Según los recientes estudios, en los días del mes de abril se espera la llegada de una gran masa de agua fría (onda Kelvin) al litoral peruano, que contribuirá con la regularización de las corrientes marinas, regresándola totalmente a su estado normal, de acuerdo a la estación (otoño-invierno), para los meses de junio y julio.
Sin embargo, no se descarta que durante el periodo de declive, que camina a proceso lento, las intensas lluvias y el fuerte oleaje persistirán como rezagos tanto en el litoral limeño (oleaje del último fin de semana que continua) y en las partes medias y bajas de Tumbes y Piura.
¿Qué se viene ahora?
Con el retiro total de El Niño, podría hacer su aparición otro fenómeno totalmente adverso e igual de violento, La Niña.
Este fenómeno, caracterizado por lluvias intensas, se produce por un enfriamiento de las aguas del Océano Pacífico.
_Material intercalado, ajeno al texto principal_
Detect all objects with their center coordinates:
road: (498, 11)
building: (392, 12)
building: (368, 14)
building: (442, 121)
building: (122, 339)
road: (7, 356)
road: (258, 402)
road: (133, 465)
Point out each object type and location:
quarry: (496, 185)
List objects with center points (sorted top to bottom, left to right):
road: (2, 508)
Este cambio en la temperatura genera un desplazamiento de nubes de lluvia desde la costa hacia la zona andina y amazónica, mientras que al otro lado del continente, afecta a zonas del sudeste asiático y el norte de Australia.
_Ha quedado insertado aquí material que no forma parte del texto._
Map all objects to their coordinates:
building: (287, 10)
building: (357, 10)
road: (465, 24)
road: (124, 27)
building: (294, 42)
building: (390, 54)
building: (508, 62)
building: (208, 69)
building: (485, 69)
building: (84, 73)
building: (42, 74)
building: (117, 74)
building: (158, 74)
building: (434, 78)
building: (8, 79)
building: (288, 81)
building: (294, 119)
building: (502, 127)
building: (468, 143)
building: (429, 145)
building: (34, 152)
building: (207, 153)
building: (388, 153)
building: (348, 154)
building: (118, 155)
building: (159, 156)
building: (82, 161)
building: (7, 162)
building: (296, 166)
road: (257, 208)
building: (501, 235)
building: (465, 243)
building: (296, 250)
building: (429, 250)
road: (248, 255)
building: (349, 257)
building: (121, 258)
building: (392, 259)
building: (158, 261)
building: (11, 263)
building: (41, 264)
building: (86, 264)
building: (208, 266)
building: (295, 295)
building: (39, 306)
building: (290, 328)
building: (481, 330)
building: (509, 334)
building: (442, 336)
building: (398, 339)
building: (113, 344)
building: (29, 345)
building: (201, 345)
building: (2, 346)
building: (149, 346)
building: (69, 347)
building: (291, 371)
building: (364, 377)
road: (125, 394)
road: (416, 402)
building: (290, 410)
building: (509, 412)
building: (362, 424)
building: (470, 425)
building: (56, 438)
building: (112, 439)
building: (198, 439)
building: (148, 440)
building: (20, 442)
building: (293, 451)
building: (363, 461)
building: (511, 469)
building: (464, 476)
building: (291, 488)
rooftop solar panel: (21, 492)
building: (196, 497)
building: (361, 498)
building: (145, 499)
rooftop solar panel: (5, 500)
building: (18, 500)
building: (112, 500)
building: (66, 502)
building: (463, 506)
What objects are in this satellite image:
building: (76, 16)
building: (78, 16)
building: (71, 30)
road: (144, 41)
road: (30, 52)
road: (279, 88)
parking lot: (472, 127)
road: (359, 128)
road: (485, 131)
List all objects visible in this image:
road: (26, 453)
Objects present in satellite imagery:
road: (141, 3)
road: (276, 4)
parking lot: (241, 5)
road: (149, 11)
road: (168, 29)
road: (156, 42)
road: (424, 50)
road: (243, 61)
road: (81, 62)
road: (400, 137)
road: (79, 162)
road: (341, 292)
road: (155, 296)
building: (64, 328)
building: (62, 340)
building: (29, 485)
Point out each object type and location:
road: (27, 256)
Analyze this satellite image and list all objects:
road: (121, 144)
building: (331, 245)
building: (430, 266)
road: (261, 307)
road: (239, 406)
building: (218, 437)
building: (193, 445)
No todos los Niños son iguales, y no siempre hay un enfriamiento del Pacífico después de, pero cuando esto sucede, la Niña aparece enfriando las aguas más de lo habitual y generando más fuerza y tamaño en los swells de invierno. Punto a favor para el surfing por esta parte de la región, que se podría beneficiar por la cantidad de olas que seguirían entrando durante la temporada, pero que nos obligaría a buscar wetsuit más gruesos para combatir el punzante frio del invierno que se nos viene.